This statement was delivered to the democratic side of the House Antitrust Subcommittee upon invitation on July 17, 2020 in the committee’s preparation for the forthcoming July 27, 2020 showdown with the Big Tech CEOs.
Two years ago, we got the audacious idea to take on Google, Microsoft, and Verizon to provide a new, fresh alternative to their email services. It’s been about 16 years since people were last excited about getting a new email address – Gmail was introduced in 2004 – and frankly, it shows. These legacy services have been virtually devoid of innovation for over a decade.
And why wouldn’t they be! They’ve already captured the market. Between Gmail, owned by Google, Hotmail/Outlook, owned by Microsoft, and AOL Mail/Yahoo Mail, owned by Verizon, you have about 85% of the US email market captured by three players. And out of that, Gmail alone is about 55 percentage points.

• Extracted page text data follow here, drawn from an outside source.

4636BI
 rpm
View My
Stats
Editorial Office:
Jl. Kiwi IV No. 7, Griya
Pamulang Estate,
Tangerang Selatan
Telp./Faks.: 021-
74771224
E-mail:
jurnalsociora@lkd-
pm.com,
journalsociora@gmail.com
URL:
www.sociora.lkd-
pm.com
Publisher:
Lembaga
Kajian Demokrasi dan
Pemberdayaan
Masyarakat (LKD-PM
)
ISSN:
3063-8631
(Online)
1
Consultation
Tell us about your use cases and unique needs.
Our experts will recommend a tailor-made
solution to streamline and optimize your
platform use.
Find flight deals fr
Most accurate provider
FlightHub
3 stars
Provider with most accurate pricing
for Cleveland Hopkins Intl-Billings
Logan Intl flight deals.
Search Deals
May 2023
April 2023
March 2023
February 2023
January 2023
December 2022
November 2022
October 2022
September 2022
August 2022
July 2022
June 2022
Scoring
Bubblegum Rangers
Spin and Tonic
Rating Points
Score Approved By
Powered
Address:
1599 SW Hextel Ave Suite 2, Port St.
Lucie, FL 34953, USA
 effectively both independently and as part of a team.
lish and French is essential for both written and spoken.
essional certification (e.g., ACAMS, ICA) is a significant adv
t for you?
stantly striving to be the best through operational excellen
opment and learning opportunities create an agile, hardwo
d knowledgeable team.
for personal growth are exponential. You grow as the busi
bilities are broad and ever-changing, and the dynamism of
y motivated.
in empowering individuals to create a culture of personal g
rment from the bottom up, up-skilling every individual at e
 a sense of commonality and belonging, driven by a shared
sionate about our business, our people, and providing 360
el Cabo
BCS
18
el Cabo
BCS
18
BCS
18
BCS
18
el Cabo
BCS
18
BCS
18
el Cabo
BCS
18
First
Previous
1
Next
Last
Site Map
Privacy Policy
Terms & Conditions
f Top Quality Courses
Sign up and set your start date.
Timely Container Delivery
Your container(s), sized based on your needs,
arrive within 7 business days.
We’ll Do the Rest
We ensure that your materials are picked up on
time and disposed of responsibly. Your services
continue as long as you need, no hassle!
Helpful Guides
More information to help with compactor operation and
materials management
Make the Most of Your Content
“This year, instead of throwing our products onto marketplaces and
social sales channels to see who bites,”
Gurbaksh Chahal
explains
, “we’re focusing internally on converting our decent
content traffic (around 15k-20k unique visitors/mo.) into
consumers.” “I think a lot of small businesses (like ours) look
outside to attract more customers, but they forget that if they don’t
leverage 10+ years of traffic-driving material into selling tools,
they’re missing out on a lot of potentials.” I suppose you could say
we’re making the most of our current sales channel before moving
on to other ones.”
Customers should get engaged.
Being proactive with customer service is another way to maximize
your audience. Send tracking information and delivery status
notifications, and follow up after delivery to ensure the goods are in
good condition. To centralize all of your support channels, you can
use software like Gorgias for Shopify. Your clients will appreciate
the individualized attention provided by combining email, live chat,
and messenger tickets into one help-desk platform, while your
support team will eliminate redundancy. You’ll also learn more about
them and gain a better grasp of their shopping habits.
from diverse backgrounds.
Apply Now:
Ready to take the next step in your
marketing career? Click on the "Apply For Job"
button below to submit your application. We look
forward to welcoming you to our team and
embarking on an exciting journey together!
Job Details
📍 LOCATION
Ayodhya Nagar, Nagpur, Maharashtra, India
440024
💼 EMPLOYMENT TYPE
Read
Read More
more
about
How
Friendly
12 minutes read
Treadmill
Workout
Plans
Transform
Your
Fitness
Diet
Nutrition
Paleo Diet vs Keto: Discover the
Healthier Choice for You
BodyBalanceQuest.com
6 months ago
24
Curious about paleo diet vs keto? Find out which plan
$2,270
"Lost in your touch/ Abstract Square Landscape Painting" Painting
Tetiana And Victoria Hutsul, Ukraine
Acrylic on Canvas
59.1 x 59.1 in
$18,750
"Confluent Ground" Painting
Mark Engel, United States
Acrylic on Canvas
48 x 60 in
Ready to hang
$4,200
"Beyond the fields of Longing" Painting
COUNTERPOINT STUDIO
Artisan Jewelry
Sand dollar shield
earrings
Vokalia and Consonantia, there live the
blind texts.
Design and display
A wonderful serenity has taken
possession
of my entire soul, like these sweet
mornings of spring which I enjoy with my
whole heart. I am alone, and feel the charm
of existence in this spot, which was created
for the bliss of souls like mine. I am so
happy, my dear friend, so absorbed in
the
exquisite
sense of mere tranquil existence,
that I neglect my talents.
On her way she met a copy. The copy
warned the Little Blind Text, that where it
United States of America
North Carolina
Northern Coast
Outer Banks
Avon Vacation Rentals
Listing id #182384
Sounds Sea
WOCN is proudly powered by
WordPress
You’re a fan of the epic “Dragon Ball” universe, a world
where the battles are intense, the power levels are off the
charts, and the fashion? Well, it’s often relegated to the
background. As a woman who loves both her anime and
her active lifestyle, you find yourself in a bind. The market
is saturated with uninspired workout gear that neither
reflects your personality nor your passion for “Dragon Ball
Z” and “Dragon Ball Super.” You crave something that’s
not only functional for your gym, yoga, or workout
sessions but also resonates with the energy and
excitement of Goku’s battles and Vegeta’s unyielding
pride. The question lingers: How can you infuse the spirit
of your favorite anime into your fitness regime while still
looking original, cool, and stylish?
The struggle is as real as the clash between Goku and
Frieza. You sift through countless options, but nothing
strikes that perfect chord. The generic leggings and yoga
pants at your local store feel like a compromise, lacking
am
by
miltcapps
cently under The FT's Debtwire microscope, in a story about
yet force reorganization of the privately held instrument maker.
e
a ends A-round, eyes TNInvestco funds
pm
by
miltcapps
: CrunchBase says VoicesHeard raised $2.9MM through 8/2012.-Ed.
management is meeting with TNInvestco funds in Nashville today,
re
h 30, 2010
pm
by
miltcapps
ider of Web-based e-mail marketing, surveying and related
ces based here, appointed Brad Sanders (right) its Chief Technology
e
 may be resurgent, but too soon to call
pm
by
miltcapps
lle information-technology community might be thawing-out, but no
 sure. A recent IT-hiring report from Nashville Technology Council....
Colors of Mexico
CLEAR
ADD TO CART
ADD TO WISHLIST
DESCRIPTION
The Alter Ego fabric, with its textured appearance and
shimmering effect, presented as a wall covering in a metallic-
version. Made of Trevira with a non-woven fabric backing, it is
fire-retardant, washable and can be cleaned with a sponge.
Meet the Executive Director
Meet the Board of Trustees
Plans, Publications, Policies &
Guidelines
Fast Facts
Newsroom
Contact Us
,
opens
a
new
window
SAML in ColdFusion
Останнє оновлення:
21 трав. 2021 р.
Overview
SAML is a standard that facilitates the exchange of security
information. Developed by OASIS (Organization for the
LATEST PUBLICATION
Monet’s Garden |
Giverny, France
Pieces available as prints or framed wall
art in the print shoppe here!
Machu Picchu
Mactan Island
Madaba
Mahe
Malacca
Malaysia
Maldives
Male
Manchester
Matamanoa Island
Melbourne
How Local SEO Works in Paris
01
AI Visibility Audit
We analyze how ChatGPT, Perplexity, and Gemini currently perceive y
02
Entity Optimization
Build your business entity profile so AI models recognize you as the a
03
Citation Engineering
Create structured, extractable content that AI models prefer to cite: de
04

But! Despite this near-total capture by big tech, the underlying protocol of email is still just barely free and open. You don’t have to ask anyone’s permission to make a new email service. (Or so we thought.)
Fast forward millions of dollars in investment to June 15, 2020, which was the day we opened the doors to our new email service, and were met by every entrepreneur’s dream: amazing reviews and customers tripping over themselves to signup and pay for our product.